Can you print, line for line, the part of the entries that opens with the line containing "BURDUR’DA 5 METRELİK" and closes with the line containing "10 Mayıs 2026", both of those lines included?

Transcribed page text
- Opening Delimiter -

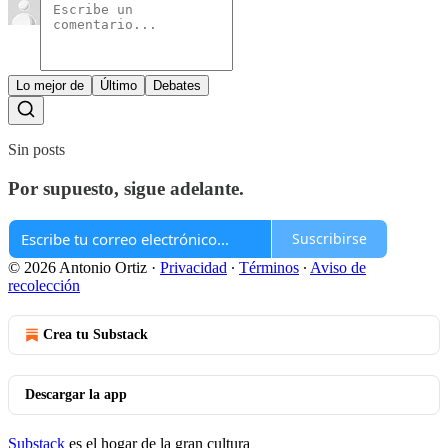
Lo mejor de
Último
Debates
Sin posts
Por supuesto, sigue adelante.
Suscribirse
© 2026 Antonio Ortiz
·
Privacidad
∙
Términos
∙
Aviso de
recolección
Crea tu Substack
Descargar la app
Substack
es el hogar de la gran cultura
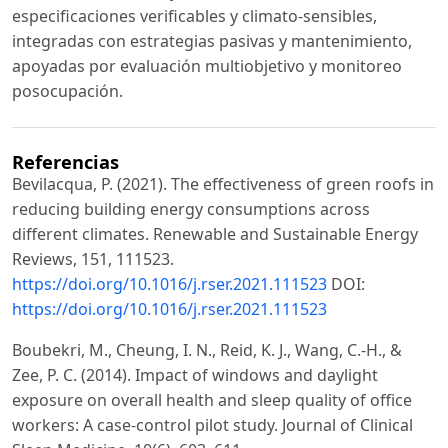
especificaciones verificables y climato-sensibles,
integradas con estrategias pasivas y mantenimiento,
apoyadas por evaluación multiobjetivo y monitoreo
posocupación.
Referencias
Bevilacqua, P. (2021). The effectiveness of green roofs in
reducing building energy consumptions across
different climates. Renewable and Sustainable Energy
Reviews, 151, 111523.
https://doi.org/10.1016/j.rser.2021.111523
DOI:
https://doi.org/10.1016/j.rser.2021.111523
Boubekri, M., Cheung, I. N., Reid, K. J., Wang, C.-H., &
Zee, P. C. (2014). Impact of windows and daylight
exposure on overall health and sleep quality of office
workers: A case-control pilot study. Journal of Clinical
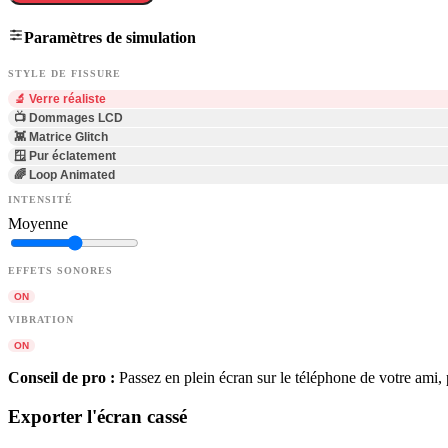
Paramètres de simulation
STYLE DE FISSURE
🔬 Verre réaliste
📺 Dommages LCD
👾 Matrice Glitch
🪟 Pur éclatement
🌈 Loop Animated
INTENSITÉ
Moyenne
EFFETS SONORES
ON
VIBRATION
ON
Conseil de pro :
Passez en plein écran sur le téléphone de votre ami, 
Exporter l'écran cassé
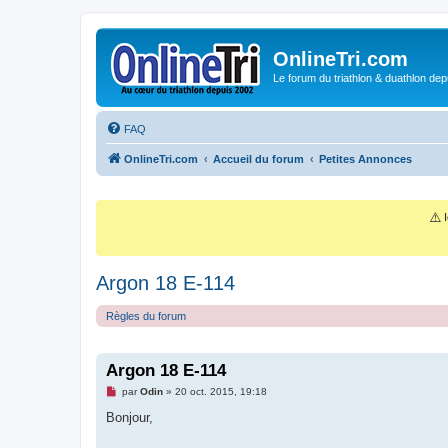
OnlineTri.com
Le forum du triathlon & duathlon dep
FAQ
OnlineTri.com
Accueil du forum
Petites Annonces
⚠️
I
Argon 18 E-114
Règles du forum
Argon 18 E-114
M
par
Odin
»
20 oct. 2015, 19:18
e
s
Bonjour,
s
a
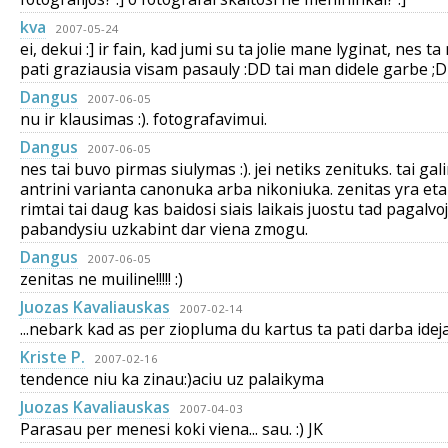
kva
2007-05-24
ei, dekui :] ir fain, kad jumi su ta jolie mane lyginat, nes t
pati graziausia visam pasauly :DD tai man didele garbe ;D
Dangus
2007-06-05
nu ir klausimas :). fotografavimui.
Dangus
2007-06-05
nes tai buvo pirmas siulymas :). jei netiks zenituks. tai ga
antrini varianta canonuka arba nikoniuka. zenitas yra etalo
rimtai tai daug kas baidosi siais laikais juostu tad pagalvo
pabandysiu uzkabint dar viena zmogu.
Dangus
2007-06-05
zenitas ne muiline!!!!! :)
Juozas Kavaliauskas
2007-02-14
...nebark kad as per ziopluma du kartus ta pati darba idejau.
Kriste P.
2007-02-16
tendence niu ka zinau:)aciu uz palaikyma
Juozas Kavaliauskas
2007-04-03
Parasau per menesi koki viena... sau. :) JK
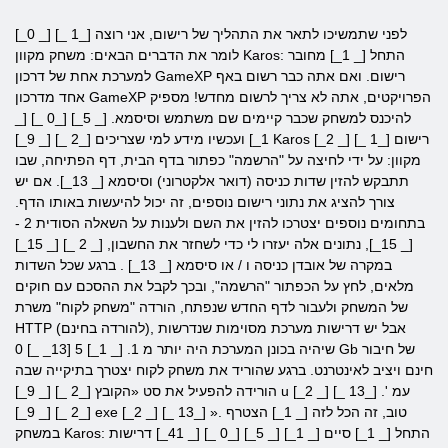
[_0 _] [_ 1_] לפני שתמשיכו לתאר את התהליך של רישום, אני רוצה
לומר את הדברים הבאים: משחק מקוון Karos: התחל [_ 1_] מחובר
למערכת אחת של דרכון GameXP רישום. ואם אתה כבר רשום באף
אחד מדרכון GameXP הפרויקטים, אתה לא צריך לרשום מחדש! מספיק
להיכנס למשחק שכבר קיימים שם משתמש וסיסמא. [_ 5_] [_0 _] [_
1_] ועכשיו מידע למי שצריכים [_2 _] [_ 9_] Karos [_2 _] [_ 1_] רישום
מקוון: על ידי לחיצה על "הרשמה" כפתור בדף הבית, דף הפתיחה, שבו
תתבקש להזין שדות כניסה (דואר אלקטרוני) וסיסמא [_ 13_]. אם יש
צורך להציג את נתוני רישום נוספים, זה יכול להיעשות באותו הדף.
בתחומים נוספים יצטרכו להזין את השם ולענות על השאלה הסודית 2 -
[_ 15_], נתונים אלה יעזרו לי כדי לשחזר את החשבון, [_ 2 _] [_ 15_]
במקרה של אובדן כניסה ו / או סיסמא [_ 13_] . ברגע שכל השדות
מלאים, לחץ על הכפתור "הרשמה", ובכך לקבל את ההסכם עם חוקים
של המשחק ולעבור לדף החדש שנפתח, הורדה "משחק לקוח" משרת
HTTP (להורדה בחינם), אבל יש דרישות מערכת מסוימות שנדרשות
שיהיה בכונן המערכת היה יותר מ 1. [_ 1_] 5 [13_ _] 0 Gb של חיבור
חינם ויציב לאינטרנט. ברגע שהוריד את משחק לקוח יצטרך בתיקייה שבה
הורידה להפעיל את סט «הקובץ [_2 _] [_ 9_] u [_2 _] [_ 13_] עמ '.
[_2 _] [_ 9_] exe [_2 _] [_ 13_] ». טוב, זה הכל לזה [_ 1_] הצטרף
במשחק Karos: התחל [_ 1_] סיים [_ 1_] [_ 5_] [_0 _] [_ 41_] דרישות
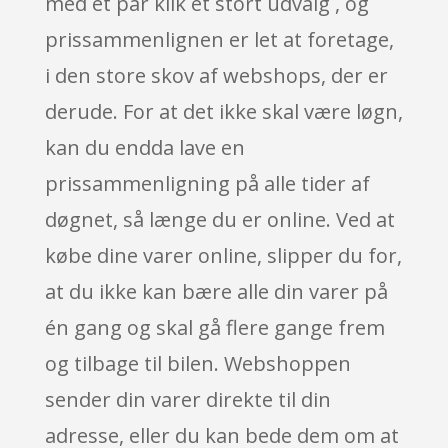
med et par klik et stort udvalg , og
prissammenlignen er let at foretage,
i den store skov af webshops, der er
derude. For at det ikke skal være løgn,
kan du endda lave en
prissammenligning på alle tider af
døgnet, så længe du er online. Ved at
købe dine varer online, slipper du for,
at du ikke kan bære alle din varer på
én gang og skal gå flere gange frem
og tilbage til bilen. Webshoppen
sender din varer direkte til din
adresse, eller du kan bede dem om at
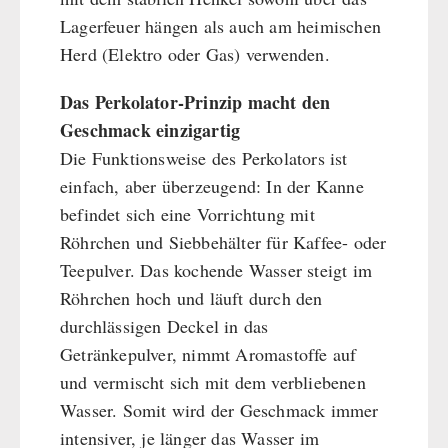
Lagerfeuer hängen als auch am heimischen
Herd (Elektro oder Gas) verwenden.
Das Perkolator-Prinzip macht den
Geschmack einzigartig
Die Funktionsweise des Perkolators ist
einfach, aber überzeugend: In der Kanne
befindet sich eine Vorrichtung mit
Röhrchen und Siebbehälter für Kaffee- oder
Teepulver. Das kochende Wasser steigt im
Röhrchen hoch und läuft durch den
durchlässigen Deckel in das
Getränkepulver, nimmt Aromastoffe auf
und vermischt sich mit dem verbliebenen
Wasser. Somit wird der Geschmack immer
intensiver, je länger das Wasser im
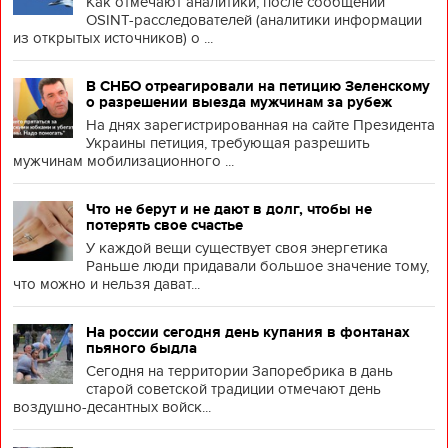
Как отмечают аналитики, после сообщений
OSINT-расследователей (аналитики информации
из открытых источников) о ...
В СНБО отреагировали на петицию Зеленскому
о разрешении выезда мужчинам за рубеж
На днях зарегистрированная на сайте Президента
Украины петиция, требующая разрешить
мужчинам мобилизационного ...
Что не берут и не дают в долг, чтобы не
потерять свое счастье
У каждой вещи существует своя энергетика
Раньше люди придавали большое значение тому,
что можно и нельзя дават...
На россии сегодня день купания в фонтанах
пьяного быдла
Сегодня на территории Запоребрика в дань
старой советской традиции отмечают день
воздушно-десантных войск...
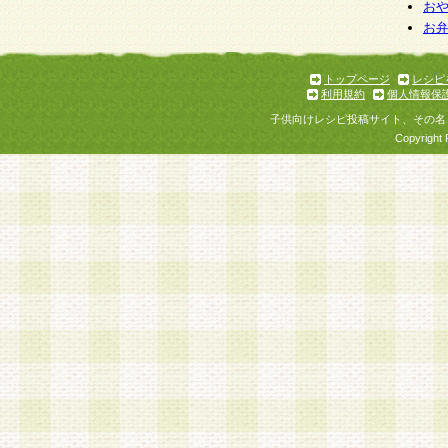
お
お
トップページ
レシピ
利用規約
個人情報保
子供向けレシピ投稿サイト、その名
Copyright 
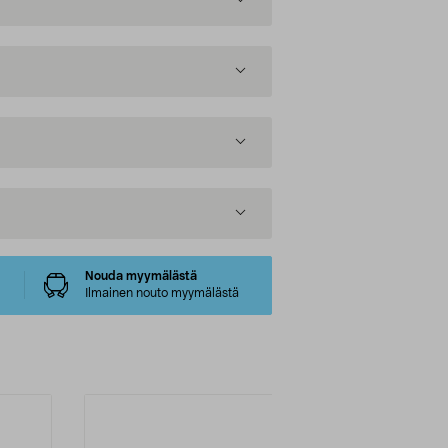
Nouda myymälästä
Ilmainen nouto myymälästä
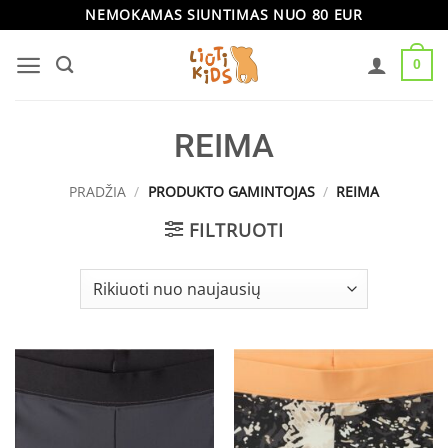
Skip
NEMOKAMAS SIUNTIMAS NUO 80 EUR
to
0
content
REIMA
PRADŽIA
/
PRODUKTO GAMINTOJAS
/
REIMA
FILTRUOTI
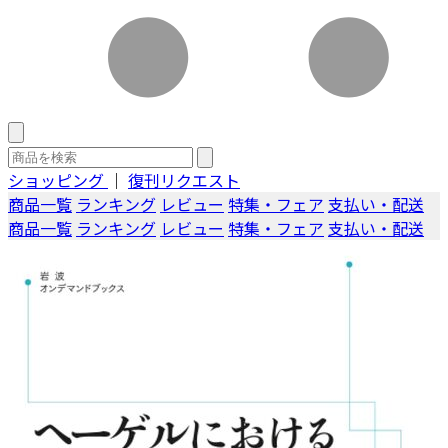
ショッピング
｜
復刊リクエスト
商品一覧
ランキング
レビュー
特集・フェア
支払い・配送
商品一覧
ランキング
レビュー
特集・フェア
支払い・配送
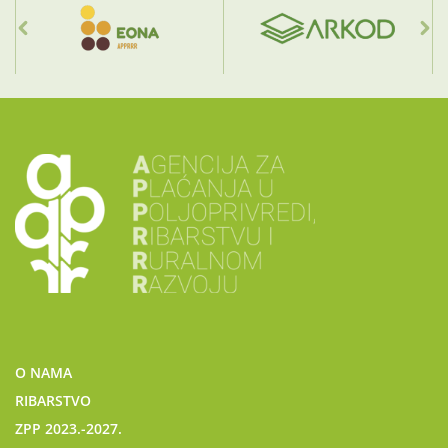
O NAMA
RIBARSTVO
ZPP 2023.-2027.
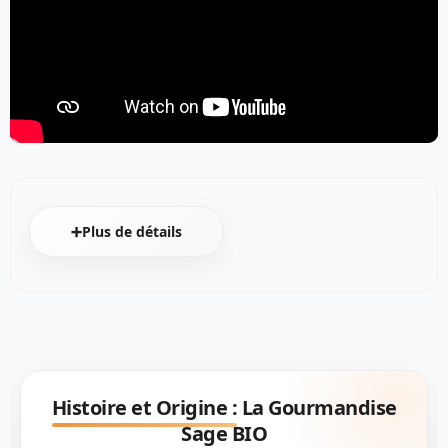
➕Plus de détails
Histoire et Origine :
La Gourmandise
Sage BIO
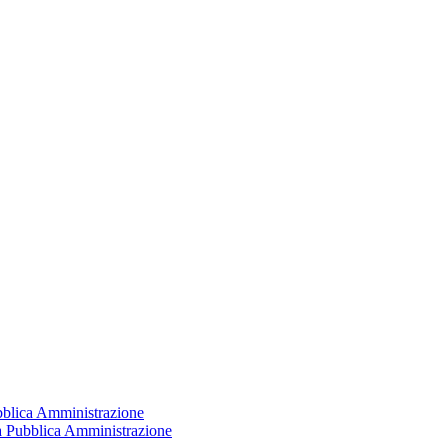
ubblica Amministrazione
la Pubblica Amministrazione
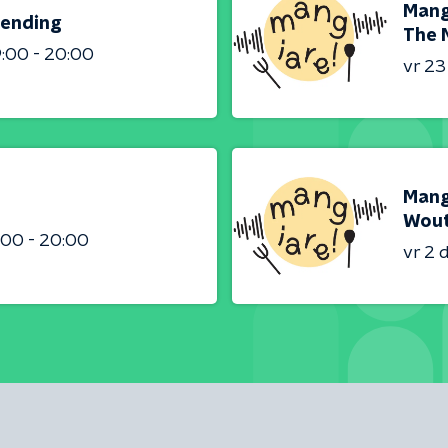
Mangi
zending
The 
9:00 - 20:00
vr 2
Mang
Wout
:00 - 20:00
vr 2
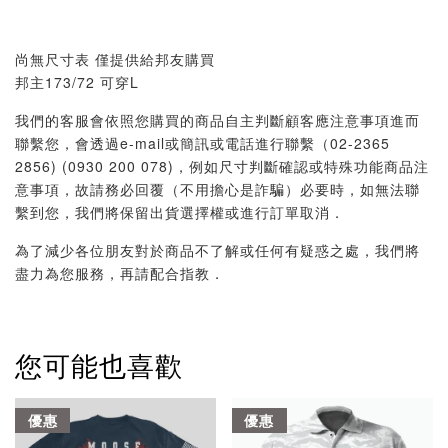
尚無尺寸表 僅提供給邦友購買
邦主173/72 可穿L
我們的客服會依照您購買的商品自主判斷顧客應注意事項進而
聯繫您，會透過e-mail或簡訊或電話進行聯繫（02-2365
2856) (0930 200 078)，例如尺寸判斷確認或特殊功能商品注
意事項，故請務必回覆（不用擔心是詐騙）必要時，如無法聯
繫到您，我們將保留出貨選擇權或進行訂單取消．
為了減少各位朋友對於商品不了解或任何有疑惑之處，我們將
盡力為您服務，再請配合指教．
您可能也喜歡
優惠
優惠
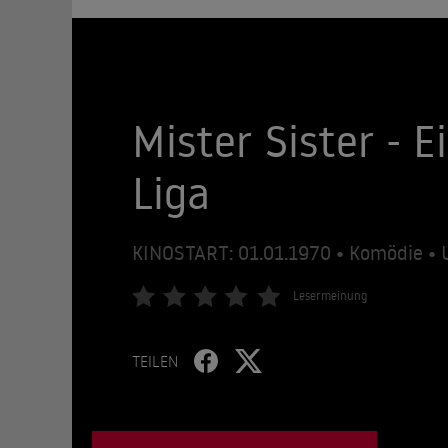
Mister Sister - 
Liga
KINOSTART: 01.01.1970 • Komödie • 
Lesermeinung
TEILEN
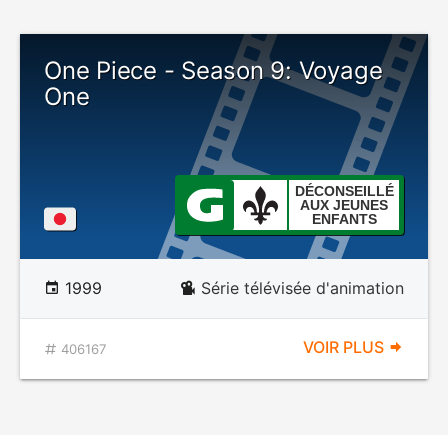
One Piece - Season 9: Voyage
One
DÉCONSEILLÉ
AUX JEUNES
ENFANTS
1999
Série télévisée d'animation
VOIR PLUS
406167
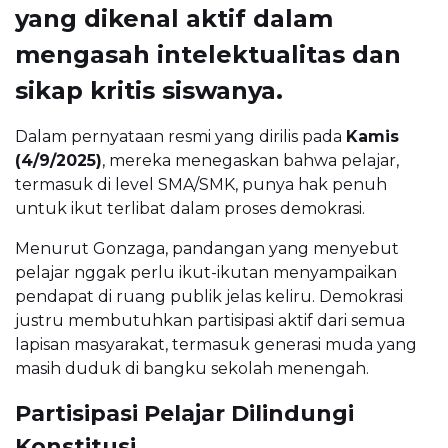
yang dikenal aktif dalam
mengasah intelektualitas dan
sikap kritis siswanya.
Dalam pernyataan resmi yang dirilis pada
Kamis
(4/9/2025)
, mereka menegaskan bahwa pelajar,
termasuk di level SMA/SMK, punya hak penuh
untuk ikut terlibat dalam proses demokrasi.
Menurut Gonzaga, pandangan yang menyebut
pelajar nggak perlu ikut-ikutan menyampaikan
pendapat di ruang publik jelas keliru. Demokrasi
justru membutuhkan partisipasi aktif dari semua
lapisan masyarakat, termasuk generasi muda yang
masih duduk di bangku sekolah menengah.
Partisipasi Pelajar Dilindungi
Konstitusi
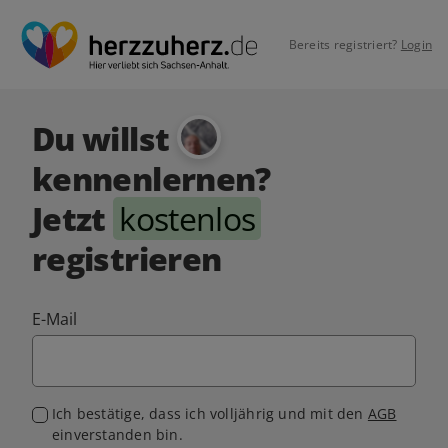
Bereits registriert?
Login
Du willst
kennenlernen?
Jetzt
kostenlos
registrieren
E-Mail
Ich bestätige, dass ich volljährig und mit den
AGB
einverstanden bin.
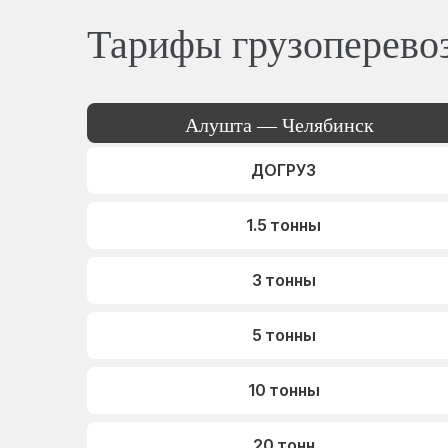
Тарифы грузоперево
Алушта — Челябинск
ДОГРУЗ
1.5 тонны
3 тонны
5 тонны
10 тонны
20 тонн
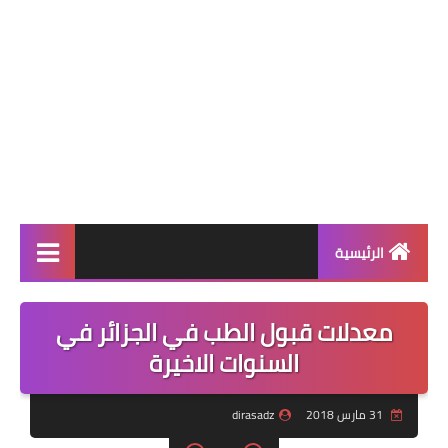
الرئيسية
بنك الفروض والاختبارات
معدلات قبول الطب في الجزائر في
التعليم الابتدائي
السنوات الاخيرة
التعليم المتوسط
31 مارس 2018
dirasadz
التعليم الثانوي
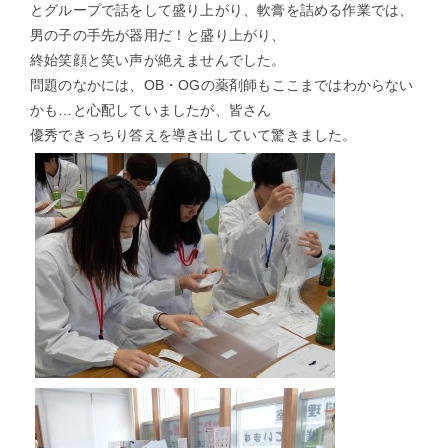
とグループで話をして盛り上がり、軟膏を詰める作業では、
男の子の手先が器用だ！と盛り上がり、
終始笑顔と笑い声が絶えませんでした。
問題のなかには、OB・OGの薬剤師もここまではわからない
かも…と心配していましたが、皆さん
優秀できっちり答えを導き出していて驚きました。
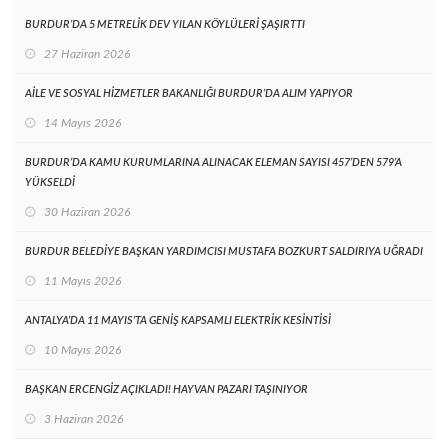
BURDUR’DA 5 METRELİK DEV YILAN KÖYLÜLERİ ŞAŞIRTTI
27 Haziran 2026
AİLE VE SOSYAL HİZMETLER BAKANLIĞI BURDUR’DA ALIM YAPIYOR
14 Mayıs 2026
BURDUR’DA KAMU KURUMLARINA ALINACAK ELEMAN SAYISI 457’DEN 579’A
YÜKSELDİ
30 Haziran 2026
BURDUR BELEDİYE BAŞKAN YARDIMCISI MUSTAFA BOZKURT SALDIRIYA UĞRADI
11 Mayıs 2026
ANTALYA’DA 11 MAYIS’TA GENİŞ KAPSAMLI ELEKTRİK KESİNTİSİ
10 Mayıs 2026
BAŞKAN ERCENGİZ AÇIKLADI! HAYVAN PAZARI TAŞINIYOR
3 Haziran 2026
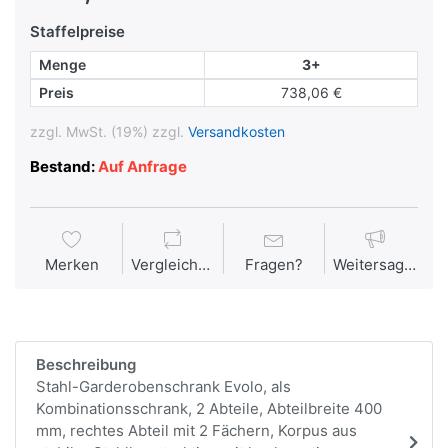
Staffelpreise
Menge
3+
Preis
738,06 €
zzgl. MwSt. (19%) zzgl.
Versandkosten
Bestand:
Auf Anfrage
Merken
Vergleichen
Fragen?
Weitersagen
Beschreibung
Stahl-Garderobenschrank Evolo, als
Kombinationsschrank, 2 Abteile, Abteilbreite 400
mm, rechtes Abteil mit 2 Fächern, Korpus aus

- Closing Delimiter -

EXERCISE RESULT
BURDUR’DA 5 METRELİK DEV YILAN KÖYLÜLERİ ŞAŞIRTTI
27 Haziran 2026
AİLE VE SOSYAL HİZMETLER BAKANLIĞI BURDUR’DA ALIM YAPIYOR
14 Mayıs 2026
BURDUR’DA KAMU KURUMLARINA ALINACAK ELEMAN SAYISI 457’DEN 579’A
YÜKSELDİ
30 Haziran 2026
BURDUR BELEDİYE BAŞKAN YARDIMCISI MUSTAFA BOZKURT SALDIRIYA UĞRADI
11 Mayıs 2026
ANTALYA’DA 11 MAYIS’TA GENİŞ KAPSAMLI ELEKTRİK KESİNTİSİ
10 Mayıs 2026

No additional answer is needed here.